Menurut Peraturan Pemerintah Republik Indonesia Nomor 15 Tahun 2010, Penataan
ruang adalah suatu sistem proses perencanaan tata ruang, pemanfaatan ruang, dan
pengendalian pemanfaatan ruang. Penataan ruang menyangkut seluruh aspek
kehidupan sehingga masyarakat perlu mendapat akses dalam proses perencanaan
tersebut. Penataan ruang wilayah dilakukan pada tingkat nasional, provinsi dan
kabupaten.
Tujuan penataan ruang menurut
Peraturan Pemerintah Republik Indonesia Nomor 15 Tahun 2010, sebagai berikut: 1) mewujudkan
ketertiban dalam penyelenggaraan penataan ruang; 2) memberikan kepastian hukum
bagi seluruh pemangku kepentingan dalam melaksanakan tugas dan tanggung jawab
serta hak dan kewajibannya dalam penyelenggaraan penataan ruang; dan 3)
mewujudkan keadilan bagi seluruh pemangku kepentingan dalam seluruh aspek
penyelenggaraan penataan ruang.

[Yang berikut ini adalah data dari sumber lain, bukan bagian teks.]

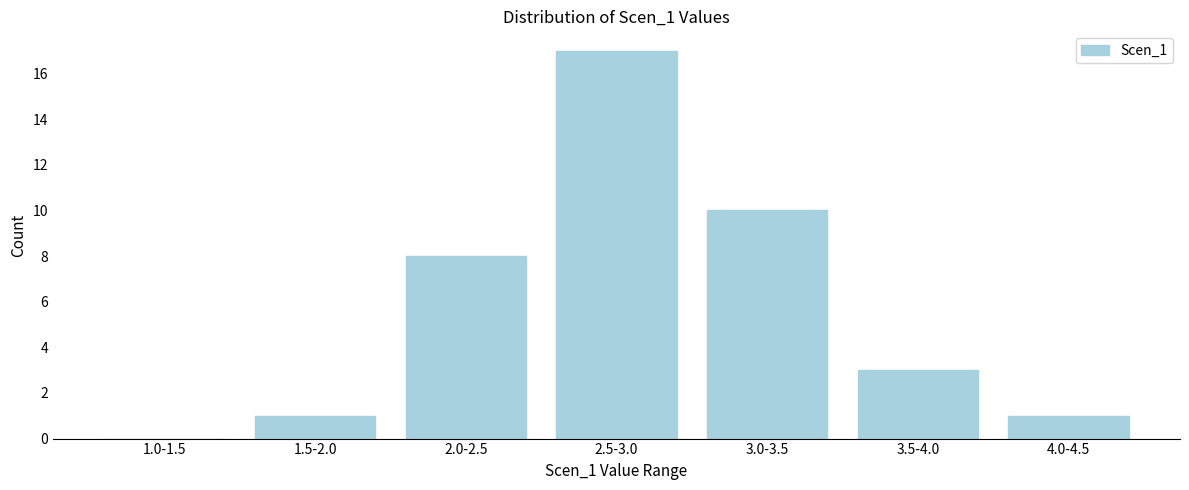

Reading left to right, transcribe all the data shown in this chart.

1.0-1.5=0	1.5-2.0=1	2.0-2.5=8	2.5-3.0=17	3.0-3.5=10	3.5-4.0=3	4.0-4.5=1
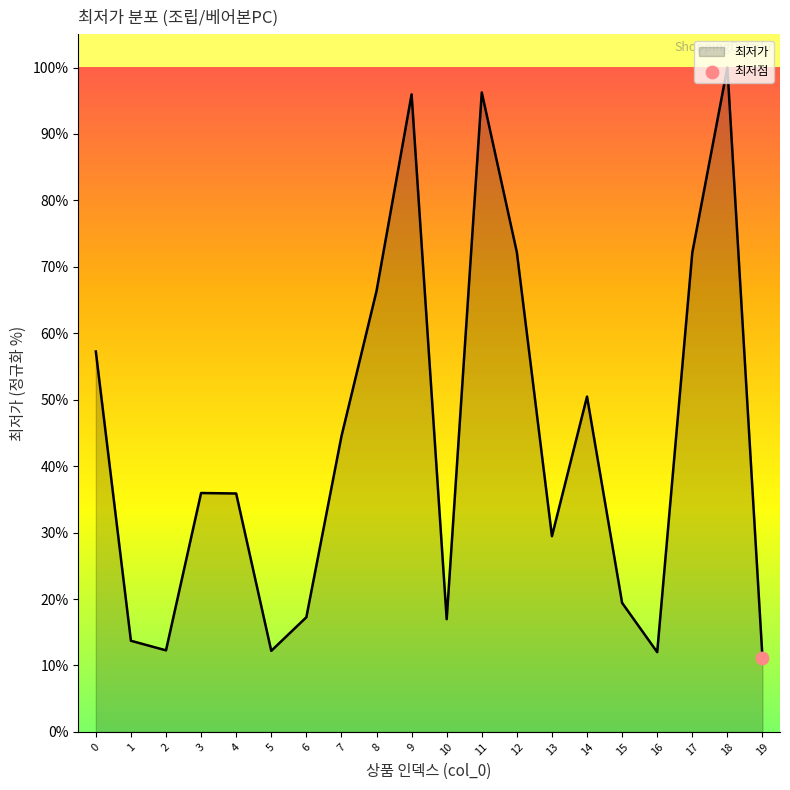

What is the ratio of the value at 18 to the value at 10?

5.9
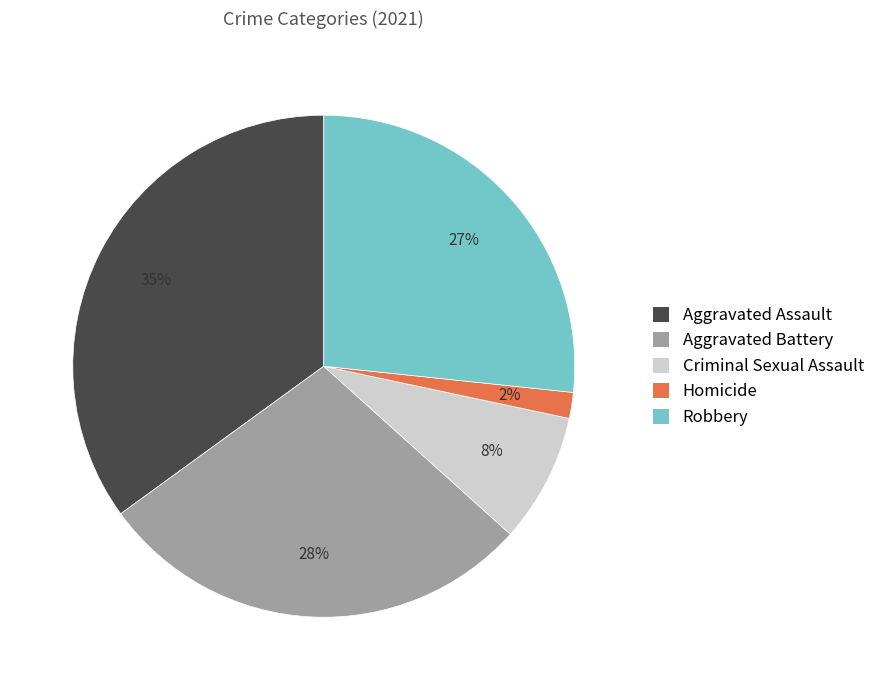

What is the largest slice in the pie chart?

Aggravated Assault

Tujuan penataan ruang adalah menciptakan hubungan
yang serasi antara berbagai kegiatan di berbagai subwilayah agar tercipta
hubungan yang harmonis dan serasi. Dengan demikian, akan mempercepat proses tercapainya kemakmuran dan terjaminnya kelestarian
lingkungan hidup. Tata ruang membutuhkan pengendalian dengan kebijakan dan
strategi agar menuju sasaran yang diinginkan (Robinson Tarigan, 2005: 59)
Peran tata ruang dalam mitigasi
bencana dapat membantu perencanaan fisik sebagai upaya meminimalkan akibat
negatif dari bencana yang terjadi. Coburn (1994: 37) berpendapat bahwa banyak
terdapat bahaya yang bersifat lokal dengan kemungkinan pengaruhnya yang
terbatas pada daerah-daerah tertentu yang sudah diketahui. Pengaruh-pengaruh
tersebut dapat dikurangi jika memungkinkan untuk menghindarkan penggunaan
daerah-daerah bahaya untuk tempat-tempat hunian atau sebagai lokasi-lokasi
struktur-struktur yang penting. Perencanaan perkotaan perlu memadukan kesadaran
akan bahaya-bahaya alam dan mitigasi risiko bencana ke dalam proses-proses
normal dari perencanaan pembangunan dari satu kota.